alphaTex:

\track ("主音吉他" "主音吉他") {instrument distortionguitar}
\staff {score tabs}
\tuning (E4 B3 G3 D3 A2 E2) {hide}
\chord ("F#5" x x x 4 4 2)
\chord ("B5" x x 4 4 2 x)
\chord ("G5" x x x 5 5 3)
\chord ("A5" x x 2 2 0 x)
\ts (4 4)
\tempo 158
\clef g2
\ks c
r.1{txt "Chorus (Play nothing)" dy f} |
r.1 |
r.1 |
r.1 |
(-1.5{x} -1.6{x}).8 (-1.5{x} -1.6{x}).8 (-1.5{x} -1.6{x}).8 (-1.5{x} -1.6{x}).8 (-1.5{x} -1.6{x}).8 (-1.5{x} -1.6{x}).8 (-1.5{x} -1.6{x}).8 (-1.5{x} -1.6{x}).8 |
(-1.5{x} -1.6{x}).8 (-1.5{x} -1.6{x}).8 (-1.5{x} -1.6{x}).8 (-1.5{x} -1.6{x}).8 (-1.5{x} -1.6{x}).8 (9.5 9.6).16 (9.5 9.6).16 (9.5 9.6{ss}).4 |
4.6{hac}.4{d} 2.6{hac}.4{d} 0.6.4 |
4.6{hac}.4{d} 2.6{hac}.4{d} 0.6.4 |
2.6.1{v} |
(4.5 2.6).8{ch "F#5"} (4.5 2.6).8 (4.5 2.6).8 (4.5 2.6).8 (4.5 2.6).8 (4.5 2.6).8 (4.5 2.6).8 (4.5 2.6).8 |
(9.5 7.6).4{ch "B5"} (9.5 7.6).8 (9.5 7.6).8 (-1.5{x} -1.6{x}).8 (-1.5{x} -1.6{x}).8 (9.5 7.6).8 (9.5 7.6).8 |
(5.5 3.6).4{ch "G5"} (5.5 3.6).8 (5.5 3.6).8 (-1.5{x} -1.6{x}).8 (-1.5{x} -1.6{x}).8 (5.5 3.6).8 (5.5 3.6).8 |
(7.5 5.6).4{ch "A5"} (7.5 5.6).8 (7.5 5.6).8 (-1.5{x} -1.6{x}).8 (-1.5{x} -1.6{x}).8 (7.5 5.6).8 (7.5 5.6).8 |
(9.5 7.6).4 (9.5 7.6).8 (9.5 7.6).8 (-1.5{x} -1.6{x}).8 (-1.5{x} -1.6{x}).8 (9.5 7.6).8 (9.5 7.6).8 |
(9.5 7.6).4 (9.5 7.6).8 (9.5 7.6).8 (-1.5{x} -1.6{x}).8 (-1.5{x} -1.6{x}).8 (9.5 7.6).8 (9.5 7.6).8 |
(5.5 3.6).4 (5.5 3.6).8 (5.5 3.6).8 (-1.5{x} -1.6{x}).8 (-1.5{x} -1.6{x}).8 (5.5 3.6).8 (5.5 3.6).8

════════════════

• _Tarea asignada_: Transcribe literalmente cada línea de los datos anteriores, conservando todos los caracteres, espacios y símbolos.

• _Respuesta_:
alphaTex:

\track ("主音吉他" "主音吉他") {instrument distortionguitar}
\staff {score tabs}
\tuning (E4 B3 G3 D3 A2 E2) {hide}
\chord ("F#5" x x x 4 4 2)
\chord ("B5" x x 4 4 2 x)
\chord ("G5" x x x 5 5 3)
\chord ("A5" x x 2 2 0 x)
\ts (4 4)
\tempo 158
\clef g2
\ks c
r.1{txt "Chorus (Play nothing)" dy f} |
r.1 |
r.1 |
r.1 |
(-1.5{x} -1.6{x}).8 (-1.5{x} -1.6{x}).8 (-1.5{x} -1.6{x}).8 (-1.5{x} -1.6{x}).8 (-1.5{x} -1.6{x}).8 (-1.5{x} -1.6{x}).8 (-1.5{x} -1.6{x}).8 (-1.5{x} -1.6{x}).8 |
(-1.5{x} -1.6{x}).8 (-1.5{x} -1.6{x}).8 (-1.5{x} -1.6{x}).8 (-1.5{x} -1.6{x}).8 (-1.5{x} -1.6{x}).8 (9.5 9.6).16 (9.5 9.6).16 (9.5 9.6{ss}).4 |
4.6{hac}.4{d} 2.6{hac}.4{d} 0.6.4 |
4.6{hac}.4{d} 2.6{hac}.4{d} 0.6.4 |
2.6.1{v} |
(4.5 2.6).8{ch "F#5"} (4.5 2.6).8 (4.5 2.6).8 (4.5 2.6).8 (4.5 2.6).8 (4.5 2.6).8 (4.5 2.6).8 (4.5 2.6).8 |
(9.5 7.6).4{ch "B5"} (9.5 7.6).8 (9.5 7.6).8 (-1.5{x} -1.6{x}).8 (-1.5{x} -1.6{x}).8 (9.5 7.6).8 (9.5 7.6).8 |
(5.5 3.6).4{ch "G5"} (5.5 3.6).8 (5.5 3.6).8 (-1.5{x} -1.6{x}).8 (-1.5{x} -1.6{x}).8 (5.5 3.6).8 (5.5 3.6).8 |
(7.5 5.6).4{ch "A5"} (7.5 5.6).8 (7.5 5.6).8 (-1.5{x} -1.6{x}).8 (-1.5{x} -1.6{x}).8 (7.5 5.6).8 (7.5 5.6).8 |
(9.5 7.6).4 (9.5 7.6).8 (9.5 7.6).8 (-1.5{x} -1.6{x}).8 (-1.5{x} -1.6{x}).8 (9.5 7.6).8 (9.5 7.6).8 |
(9.5 7.6).4 (9.5 7.6).8 (9.5 7.6).8 (-1.5{x} -1.6{x}).8 (-1.5{x} -1.6{x}).8 (9.5 7.6).8 (9.5 7.6).8 |
(5.5 3.6).4 (5.5 3.6).8 (5.5 3.6).8 (-1.5{x} -1.6{x}).8 (-1.5{x} -1.6{x}).8 (5.5 3.6).8 (5.5 3.6).8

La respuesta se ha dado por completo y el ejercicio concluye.